* [DIRECTIONS]: Copy out the stretch of rows from the start through the line containing "collector number: 1719", replacing "catalogue / barcode" with "catalog / barcode" and keeping everything else the same.

* [ENTRIES PROVIDED]:

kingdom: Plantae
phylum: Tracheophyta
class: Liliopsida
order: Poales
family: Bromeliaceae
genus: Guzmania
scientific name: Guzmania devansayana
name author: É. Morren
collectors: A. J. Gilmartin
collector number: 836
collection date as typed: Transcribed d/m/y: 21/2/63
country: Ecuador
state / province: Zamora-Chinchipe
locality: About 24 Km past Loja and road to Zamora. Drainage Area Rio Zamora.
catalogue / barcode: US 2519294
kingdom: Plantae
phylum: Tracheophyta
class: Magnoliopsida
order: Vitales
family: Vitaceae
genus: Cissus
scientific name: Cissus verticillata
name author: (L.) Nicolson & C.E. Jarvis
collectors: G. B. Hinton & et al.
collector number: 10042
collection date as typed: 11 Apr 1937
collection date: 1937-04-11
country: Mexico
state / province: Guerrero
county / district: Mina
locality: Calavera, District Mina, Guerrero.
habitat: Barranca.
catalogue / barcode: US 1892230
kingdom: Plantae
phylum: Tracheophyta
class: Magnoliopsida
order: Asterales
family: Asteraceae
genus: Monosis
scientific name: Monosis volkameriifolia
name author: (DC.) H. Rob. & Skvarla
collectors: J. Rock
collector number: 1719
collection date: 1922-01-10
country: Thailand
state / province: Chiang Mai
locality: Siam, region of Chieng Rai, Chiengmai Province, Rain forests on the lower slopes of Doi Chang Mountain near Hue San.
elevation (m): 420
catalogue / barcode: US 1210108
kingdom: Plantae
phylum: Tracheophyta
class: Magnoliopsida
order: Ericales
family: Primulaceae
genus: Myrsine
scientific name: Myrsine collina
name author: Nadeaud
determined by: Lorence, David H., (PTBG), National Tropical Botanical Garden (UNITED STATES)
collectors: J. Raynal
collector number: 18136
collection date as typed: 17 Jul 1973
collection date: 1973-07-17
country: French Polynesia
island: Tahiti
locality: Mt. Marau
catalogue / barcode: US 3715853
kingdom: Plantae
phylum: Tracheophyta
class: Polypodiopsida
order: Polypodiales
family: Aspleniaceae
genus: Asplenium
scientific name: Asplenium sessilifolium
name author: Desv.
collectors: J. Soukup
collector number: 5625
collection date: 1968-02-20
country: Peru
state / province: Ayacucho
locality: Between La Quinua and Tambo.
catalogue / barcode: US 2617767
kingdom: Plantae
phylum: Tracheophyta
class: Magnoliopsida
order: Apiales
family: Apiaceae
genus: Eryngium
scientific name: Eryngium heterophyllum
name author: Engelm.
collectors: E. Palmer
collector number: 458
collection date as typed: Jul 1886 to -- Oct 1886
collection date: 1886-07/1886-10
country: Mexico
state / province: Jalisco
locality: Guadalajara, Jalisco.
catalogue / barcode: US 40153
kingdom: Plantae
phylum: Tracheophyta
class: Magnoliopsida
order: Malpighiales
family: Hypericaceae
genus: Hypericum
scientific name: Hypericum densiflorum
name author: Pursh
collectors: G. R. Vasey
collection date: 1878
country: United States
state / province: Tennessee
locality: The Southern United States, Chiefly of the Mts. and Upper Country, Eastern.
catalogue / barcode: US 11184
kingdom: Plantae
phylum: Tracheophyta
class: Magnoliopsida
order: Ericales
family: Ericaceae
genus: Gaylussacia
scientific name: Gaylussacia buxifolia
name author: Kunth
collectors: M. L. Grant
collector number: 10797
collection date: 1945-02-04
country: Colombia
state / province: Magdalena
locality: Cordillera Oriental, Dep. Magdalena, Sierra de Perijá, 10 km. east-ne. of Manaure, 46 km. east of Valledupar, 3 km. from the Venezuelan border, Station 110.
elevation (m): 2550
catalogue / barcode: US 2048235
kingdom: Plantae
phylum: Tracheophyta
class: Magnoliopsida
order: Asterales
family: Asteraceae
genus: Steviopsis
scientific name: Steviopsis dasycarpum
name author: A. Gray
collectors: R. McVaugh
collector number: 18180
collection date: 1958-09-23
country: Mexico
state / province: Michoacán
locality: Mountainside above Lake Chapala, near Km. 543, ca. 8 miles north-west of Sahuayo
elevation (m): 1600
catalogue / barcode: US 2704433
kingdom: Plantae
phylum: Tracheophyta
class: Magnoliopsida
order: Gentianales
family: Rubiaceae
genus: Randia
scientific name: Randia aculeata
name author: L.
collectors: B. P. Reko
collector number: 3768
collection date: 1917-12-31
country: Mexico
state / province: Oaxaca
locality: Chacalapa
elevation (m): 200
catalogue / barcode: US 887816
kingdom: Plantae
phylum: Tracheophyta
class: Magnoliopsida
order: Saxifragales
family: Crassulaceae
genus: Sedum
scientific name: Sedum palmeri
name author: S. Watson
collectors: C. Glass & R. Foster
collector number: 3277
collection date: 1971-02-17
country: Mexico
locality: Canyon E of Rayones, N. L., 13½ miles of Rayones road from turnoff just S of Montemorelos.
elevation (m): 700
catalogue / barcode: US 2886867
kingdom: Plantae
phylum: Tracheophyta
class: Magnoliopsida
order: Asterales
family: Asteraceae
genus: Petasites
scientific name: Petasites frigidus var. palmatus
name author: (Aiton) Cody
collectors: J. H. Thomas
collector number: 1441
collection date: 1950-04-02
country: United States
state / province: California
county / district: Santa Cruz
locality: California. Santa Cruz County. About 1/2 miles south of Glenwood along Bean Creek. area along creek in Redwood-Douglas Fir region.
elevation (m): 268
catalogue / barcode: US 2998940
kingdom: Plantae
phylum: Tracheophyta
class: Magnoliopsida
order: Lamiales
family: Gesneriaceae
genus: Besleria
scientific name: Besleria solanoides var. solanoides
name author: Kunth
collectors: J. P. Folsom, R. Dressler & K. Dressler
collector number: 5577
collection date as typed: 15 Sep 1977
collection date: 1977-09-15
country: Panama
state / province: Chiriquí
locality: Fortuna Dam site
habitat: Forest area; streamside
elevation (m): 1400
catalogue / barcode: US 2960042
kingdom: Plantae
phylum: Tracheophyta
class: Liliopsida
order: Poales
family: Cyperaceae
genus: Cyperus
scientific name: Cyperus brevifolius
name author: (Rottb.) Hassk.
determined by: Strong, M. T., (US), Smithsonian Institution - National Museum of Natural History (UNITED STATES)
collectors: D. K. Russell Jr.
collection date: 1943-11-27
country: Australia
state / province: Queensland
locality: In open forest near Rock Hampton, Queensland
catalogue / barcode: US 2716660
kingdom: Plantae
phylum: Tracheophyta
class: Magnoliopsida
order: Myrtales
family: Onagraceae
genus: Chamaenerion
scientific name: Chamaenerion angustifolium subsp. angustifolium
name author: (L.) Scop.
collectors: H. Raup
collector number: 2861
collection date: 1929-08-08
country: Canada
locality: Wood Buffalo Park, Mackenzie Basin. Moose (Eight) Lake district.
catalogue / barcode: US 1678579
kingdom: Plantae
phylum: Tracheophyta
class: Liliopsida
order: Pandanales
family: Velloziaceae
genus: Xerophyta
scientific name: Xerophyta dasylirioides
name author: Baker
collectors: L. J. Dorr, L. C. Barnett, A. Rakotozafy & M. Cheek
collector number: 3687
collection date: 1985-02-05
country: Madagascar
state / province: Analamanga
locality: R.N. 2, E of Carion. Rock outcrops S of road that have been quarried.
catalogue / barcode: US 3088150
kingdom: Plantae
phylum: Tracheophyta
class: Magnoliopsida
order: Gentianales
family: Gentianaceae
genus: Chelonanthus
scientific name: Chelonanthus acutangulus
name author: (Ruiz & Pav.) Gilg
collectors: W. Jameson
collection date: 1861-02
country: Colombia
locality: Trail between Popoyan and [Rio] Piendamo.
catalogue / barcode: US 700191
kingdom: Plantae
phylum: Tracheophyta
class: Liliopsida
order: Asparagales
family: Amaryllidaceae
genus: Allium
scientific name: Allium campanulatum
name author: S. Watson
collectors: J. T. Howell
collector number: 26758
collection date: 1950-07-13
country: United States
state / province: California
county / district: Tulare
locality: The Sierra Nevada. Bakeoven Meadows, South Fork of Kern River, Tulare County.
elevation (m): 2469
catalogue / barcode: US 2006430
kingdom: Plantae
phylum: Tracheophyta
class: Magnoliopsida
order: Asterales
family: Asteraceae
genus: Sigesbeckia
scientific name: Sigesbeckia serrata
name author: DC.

* [COMPLETED TASK]:
kingdom: Plantae
phylum: Tracheophyta
class: Liliopsida
order: Poales
family: Bromeliaceae
genus: Guzmania
scientific name: Guzmania devansayana
name author: É. Morren
collectors: A. J. Gilmartin
collector number: 836
collection date as typed: Transcribed d/m/y: 21/2/63
country: Ecuador
state / province: Zamora-Chinchipe
locality: About 24 Km past Loja and road to Zamora. Drainage Area Rio Zamora.
catalog / barcode: US 2519294
kingdom: Plantae
phylum: Tracheophyta
class: Magnoliopsida
order: Vitales
family: Vitaceae
genus: Cissus
scientific name: Cissus verticillata
name author: (L.) Nicolson & C.E. Jarvis
collectors: G. B. Hinton & et al.
collector number: 10042
collection date as typed: 11 Apr 1937
collection date: 1937-04-11
country: Mexico
state / province: Guerrero
county / district: Mina
locality: Calavera, District Mina, Guerrero.
habitat: Barranca.
catalog / barcode: US 1892230
kingdom: Plantae
phylum: Tracheophyta
class: Magnoliopsida
order: Asterales
family: Asteraceae
genus: Monosis
scientific name: Monosis volkameriifolia
name author: (DC.) H. Rob. & Skvarla
collectors: J. Rock
collector number: 1719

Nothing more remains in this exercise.